■ REQUEST ■
Each record below gets repeated exactly, and pictures stay out of the copy.

■ DATA RECORDS ■
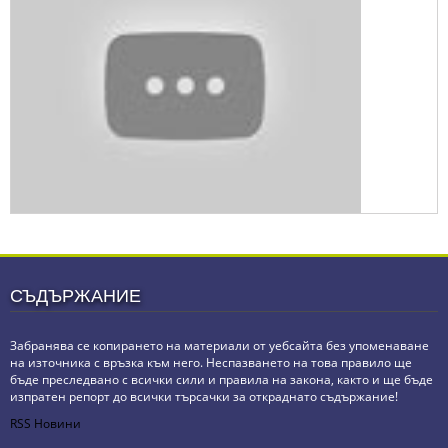
СЪДЪРЖАНИЕ
Забранява се копирането на материали от уебсайта без упоменаване
на източника с връзка към него. Неспазването на това правило ще
бъде преследвано с всички сили и правила на закона, както и ще бъде
изпратен репорт до всички търсачки за откраднато съдържание!
RSS Новини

■ RESULT OF THIS EXERCISE ■
СЪДЪРЖАНИЕ
Забранява се копирането на материали от уебсайта без упоменаване
на източника с връзка към него. Неспазването на това правило ще
бъде преследвано с всички сили и правила на закона, както и ще бъде
изпратен репорт до всички търсачки за откраднато съдържание!
RSS Новини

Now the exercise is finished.